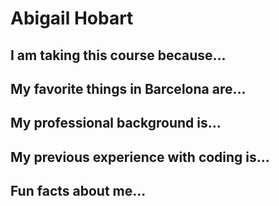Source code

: # Abigail Hobart
## I am taking this course because...
## My favorite things in Barcelona are...
## My professional background is...
## My previous experience with coding is...
## Fun facts about me...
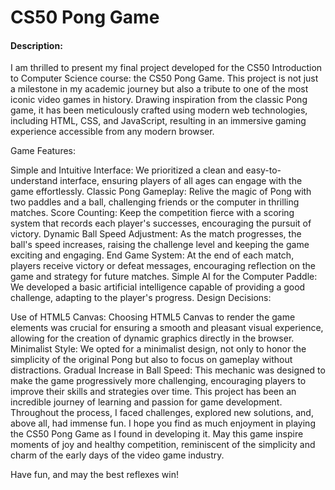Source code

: # CS50 Pong Game

#### Description:
I am thrilled to present my final project developed for the CS50 Introduction to Computer Science course: the CS50 Pong Game. This project is not just a milestone in my academic journey but also a tribute to one of the most iconic video games in history. Drawing inspiration from the classic Pong game, it has been meticulously crafted using modern web technologies, including HTML, CSS, and JavaScript, resulting in an immersive gaming experience accessible from any modern browser.

Game Features:

Simple and Intuitive Interface: We prioritized a clean and easy-to-understand interface, ensuring players of all ages can engage with the game effortlessly.
Classic Pong Gameplay: Relive the magic of Pong with two paddles and a ball, challenging friends or the computer in thrilling matches.
Score Counting: Keep the competition fierce with a scoring system that records each player's successes, encouraging the pursuit of victory.
Dynamic Ball Speed Adjustment: As the match progresses, the ball's speed increases, raising the challenge level and keeping the game exciting and engaging.
End Game System: At the end of each match, players receive victory or defeat messages, encouraging reflection on the game and strategy for future matches.
Simple AI for the Computer Paddle: We developed a basic artificial intelligence capable of providing a good challenge, adapting to the player's progress.
Design Decisions:

Use of HTML5 Canvas: Choosing HTML5 Canvas to render the game elements was crucial for ensuring a smooth and pleasant visual experience, allowing for the creation of dynamic graphics directly in the browser.
Minimalist Style: We opted for a minimalist design, not only to honor the simplicity of the original Pong but also to focus on gameplay without distractions.
Gradual Increase in Ball Speed: This mechanic was designed to make the game progressively more challenging, encouraging players to improve their skills and strategies over time.
This project has been an incredible journey of learning and passion for game development. Throughout the process, I faced challenges, explored new solutions, and, above all, had immense fun. I hope you find as much enjoyment in playing the CS50 Pong Game as I found in developing it. May this game inspire moments of joy and healthy competition, reminiscent of the simplicity and charm of the early days of the video game industry.

Have fun, and may the best reflexes win!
========
WHAT TO WORK ON
Reproduce the lines above verbatim, leaving out the pictures.

RESULT OF THE TASK
Source code

: # Abigail Hobart
## I am taking this course because...
## My favorite things in Barcelona are...
## My professional background is...
## My previous experience with coding is...
## Fun facts about me...
Source code

: # CS50 Pong Game

#### Description:
I am thrilled to present my final project developed for the CS50 Introduction to Computer Science course: the CS50 Pong Game. This project is not just a milestone in my academic journey but also a tribute to one of the most iconic video games in history. Drawing inspiration from the classic Pong game, it has been meticulously crafted using modern web technologies, including HTML, CSS, and JavaScript, resulting in an immersive gaming experience accessible from any modern browser.

Game Features:

Simple and Intuitive Interface: We prioritized a clean and easy-to-understand interface, ensuring players of all ages can engage with the game effortlessly.
Classic Pong Gameplay: Relive the magic of Pong with two paddles and a ball, challenging friends or the computer in thrilling matches.
Score Counting: Keep the competition fierce with a scoring system that records each player's successes, encouraging the pursuit of victory.
Dynamic Ball Speed Adjustment: As the match progresses, the ball's speed increases, raising the challenge level and keeping the game exciting and engaging.
End Game System: At the end of each match, players receive victory or defeat messages, encouraging reflection on the game and strategy for future matches.
Simple AI for the Computer Paddle: We developed a basic artificial intelligence capable of providing a good challenge, adapting to the player's progress.
Design Decisions:

Use of HTML5 Canvas: Choosing HTML5 Canvas to render the game elements was crucial for ensuring a smooth and pleasant visual experience, allowing for the creation of dynamic graphics directly in the browser.
Minimalist Style: We opted for a minimalist design, not only to honor the simplicity of the original Pong but also to focus on gameplay without distractions.
Gradual Increase in Ball Speed: This mechanic was designed to make the game progressively more challenging, encouraging players to improve their skills and strategies over time.
This project has been an incredible journey of learning and passion for game development. Throughout the process, I faced challenges, explored new solutions, and, above all, had immense fun. I hope you find as much enjoyment in playing the CS50 Pong Game as I found in developing it. May this game inspire moments of joy and healthy competition, reminiscent of the simplicity and charm of the early days of the video game industry.

Have fun, and may the best reflexes win!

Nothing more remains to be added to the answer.